The Seven Most Common Mistakes Coffee Companies Make When Going Global and How To Avoid Them

by Mona Pearl

In the not too distant future, businesses will be placed into one of two categories: those that skillfully entered into the global marketplace and those that sheepishly exited out of business. A wait-and-see mindset is nothing short of organizational suicide. However, a reactionary, ill-conceived global expansion is no improvement. That, too, spells disaster.

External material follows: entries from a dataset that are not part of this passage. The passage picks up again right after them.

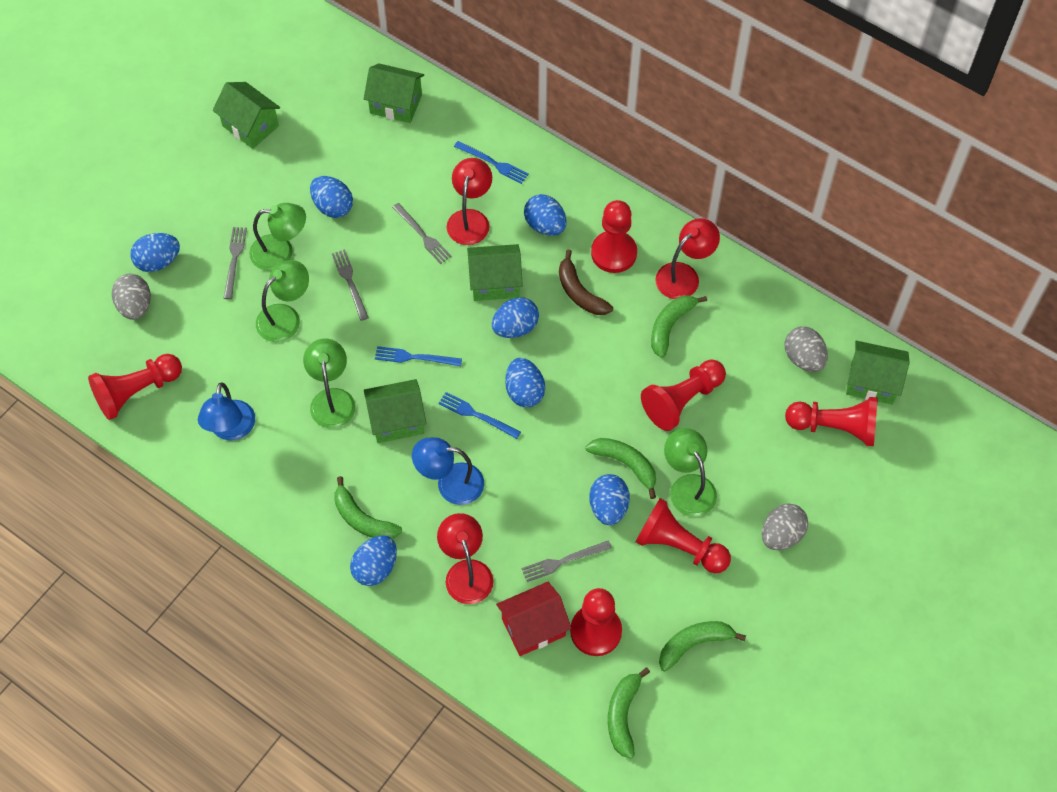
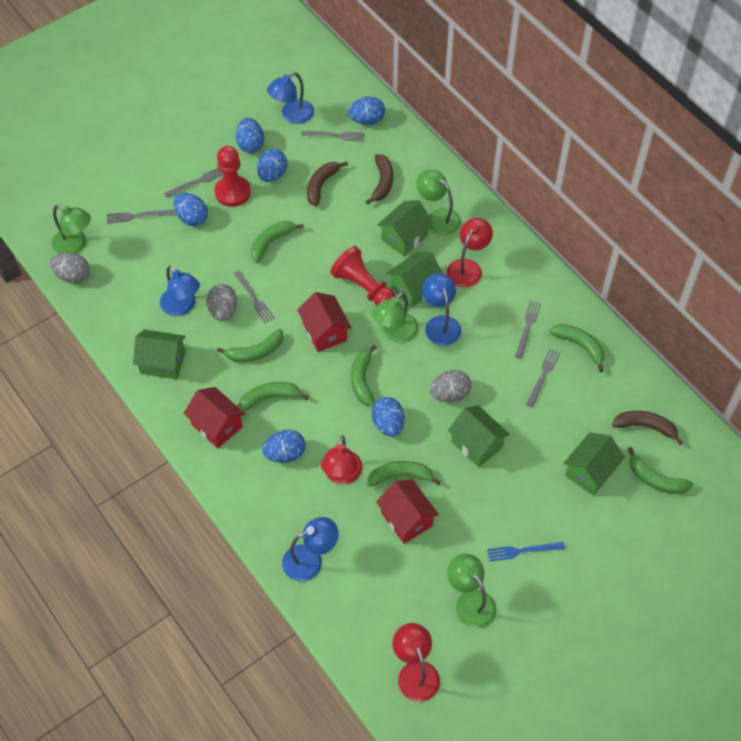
blue egg: [130,233,180,272] [310,176,353,218] [350,536,397,586] [492,297,539,338] [505,358,545,407] [524,194,566,236] [589,474,630,525] = 7 -> [173,193,208,226] [236,118,264,153] [257,149,287,182] [262,430,306,463] [348,96,385,125] [372,397,405,437] = 6
blue fork: [375,346,462,366] [438,392,521,439] [454,141,529,184] = 3 -> [487,542,565,562] = 1
blue lamp: [198,382,255,440] [412,437,484,505] = 2 -> [160,266,200,316] [267,72,314,124] [282,517,339,581] [422,273,461,346] = 4
brown banana: [559,250,613,315] = 1 -> [307,161,348,206] [366,154,393,205] [612,411,683,445] = 3
green banana: [334,476,402,539] [585,438,656,499] [608,667,650,759] [651,295,707,358] [659,621,746,671] = 5 -> [217,329,284,362] [239,382,309,412] [251,221,304,263] [351,344,377,406] [367,461,441,487] [550,324,604,372] [628,447,693,494] = 7
grey fork: [224,227,247,299] [332,249,369,321] [392,203,452,264] [521,541,612,582] = 4 -> [107,210,173,224] [164,168,223,198] [233,270,275,323] [301,131,365,142] [515,300,541,359] [526,348,561,407] = 6
red house: [496,582,572,656] = 1 -> [184,387,245,448] [297,292,352,352] [376,480,439,544] = 3
red pawn: [88,354,182,420] [570,588,622,656] [591,200,637,273] [635,498,731,573] [641,360,726,431] [785,397,878,446] = 6 -> [215,146,251,207] [330,246,395,306] = 2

Mistake #1: Underestimating the Time Horizon for Your Product/Services

Don’t put your plans at risk by budgeting for too short a time horizon. One of the most unpleasant risks is running out of money, after so much work and time have been invested. Be prepared for doing business to take much longer than you anticipate. It always does. There is no set time one can predict and plan on for things to happen. Unless you build the necessary relationships, it can take a long time to establish the right network and channels of distribution.  If, for example, you look at the online index that shows the ease of doing business in various countries (http://www.doingbusiness.org/rankings), you can at least get the proper estimate and start planning accordingly, and be prepared to deal with the bureaucracy aspect of doing business in certain countries. It is not as simple as just moving your product or store concept from your local market to a target market. After looking at this index, you’ll need to be able to interpret the information and analyze how it affects your business plans and what may be the best ways to overcome some of the hurdles.